Work order: Nothing is needed except the lines below that run from the one with "pinky mcp: (593, 173)" through the one with "index pip: (751, 92)", repeated exactly.

[Per-instance keypoint data]
******
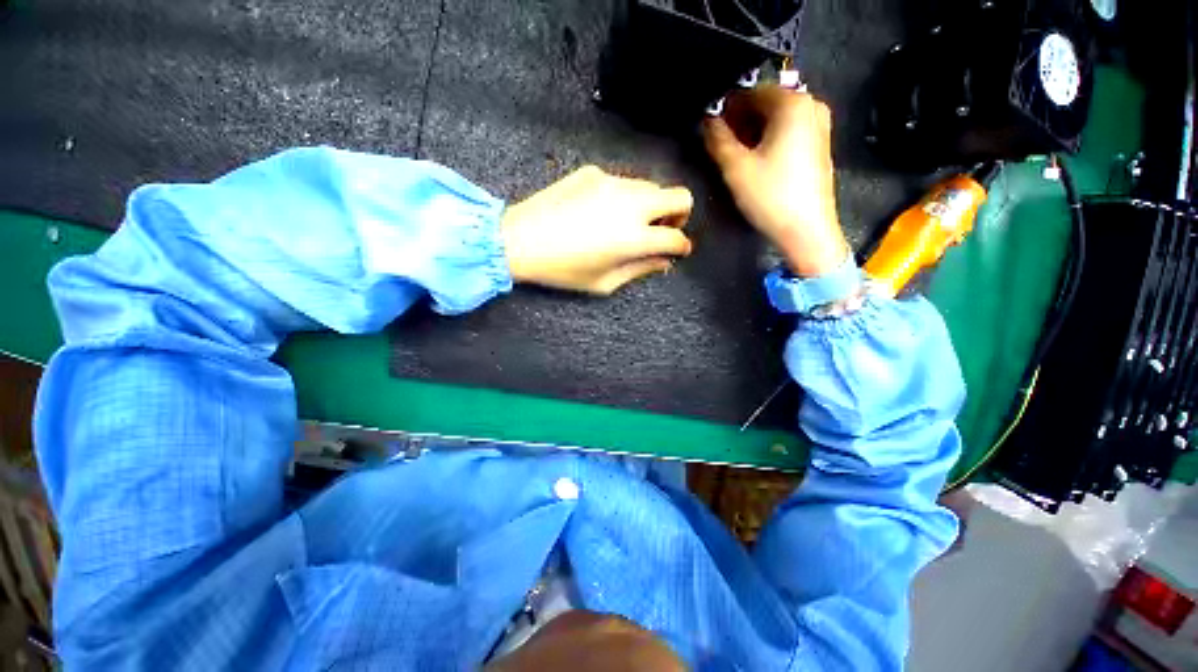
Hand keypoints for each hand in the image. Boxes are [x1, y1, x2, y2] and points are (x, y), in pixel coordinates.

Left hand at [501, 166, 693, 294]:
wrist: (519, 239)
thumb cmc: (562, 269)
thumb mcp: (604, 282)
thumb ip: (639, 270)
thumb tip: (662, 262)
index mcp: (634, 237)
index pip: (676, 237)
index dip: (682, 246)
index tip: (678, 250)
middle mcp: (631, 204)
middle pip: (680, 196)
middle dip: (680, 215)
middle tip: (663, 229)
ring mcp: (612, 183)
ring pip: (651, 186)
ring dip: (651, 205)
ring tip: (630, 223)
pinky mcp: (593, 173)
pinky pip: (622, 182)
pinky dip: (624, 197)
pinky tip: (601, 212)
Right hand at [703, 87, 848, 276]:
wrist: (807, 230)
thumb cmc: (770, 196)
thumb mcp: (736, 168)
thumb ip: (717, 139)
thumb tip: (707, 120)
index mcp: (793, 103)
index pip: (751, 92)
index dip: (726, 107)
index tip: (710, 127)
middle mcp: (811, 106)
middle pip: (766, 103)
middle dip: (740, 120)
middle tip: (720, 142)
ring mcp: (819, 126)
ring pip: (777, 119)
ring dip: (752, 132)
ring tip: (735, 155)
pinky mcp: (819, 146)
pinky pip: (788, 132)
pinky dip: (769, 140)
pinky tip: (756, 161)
******
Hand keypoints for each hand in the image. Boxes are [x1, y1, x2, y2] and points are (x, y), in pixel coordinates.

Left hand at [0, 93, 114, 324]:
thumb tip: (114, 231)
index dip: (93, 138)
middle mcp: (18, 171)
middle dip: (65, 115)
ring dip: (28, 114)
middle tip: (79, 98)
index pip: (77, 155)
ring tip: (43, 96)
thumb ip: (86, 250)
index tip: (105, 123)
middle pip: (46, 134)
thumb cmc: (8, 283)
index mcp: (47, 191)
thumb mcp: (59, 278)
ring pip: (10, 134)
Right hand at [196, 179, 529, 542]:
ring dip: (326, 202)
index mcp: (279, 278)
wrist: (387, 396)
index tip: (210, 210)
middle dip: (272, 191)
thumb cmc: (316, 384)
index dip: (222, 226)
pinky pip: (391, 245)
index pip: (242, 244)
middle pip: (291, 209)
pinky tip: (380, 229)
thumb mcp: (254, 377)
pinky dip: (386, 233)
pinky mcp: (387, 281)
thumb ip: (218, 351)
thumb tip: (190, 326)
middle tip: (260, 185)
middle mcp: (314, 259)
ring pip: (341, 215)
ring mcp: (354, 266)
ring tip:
******
Response area:
pinky mcp: (593, 173)
pinky pip: (622, 182)
pinky dip: (624, 197)
pinky tip: (601, 212)
Right hand at [703, 87, 848, 276]:
wrist: (807, 230)
thumb cmc: (770, 196)
thumb mcp: (736, 168)
thumb ip: (717, 139)
thumb tip: (707, 120)
index mcp: (793, 103)
index pip: (751, 92)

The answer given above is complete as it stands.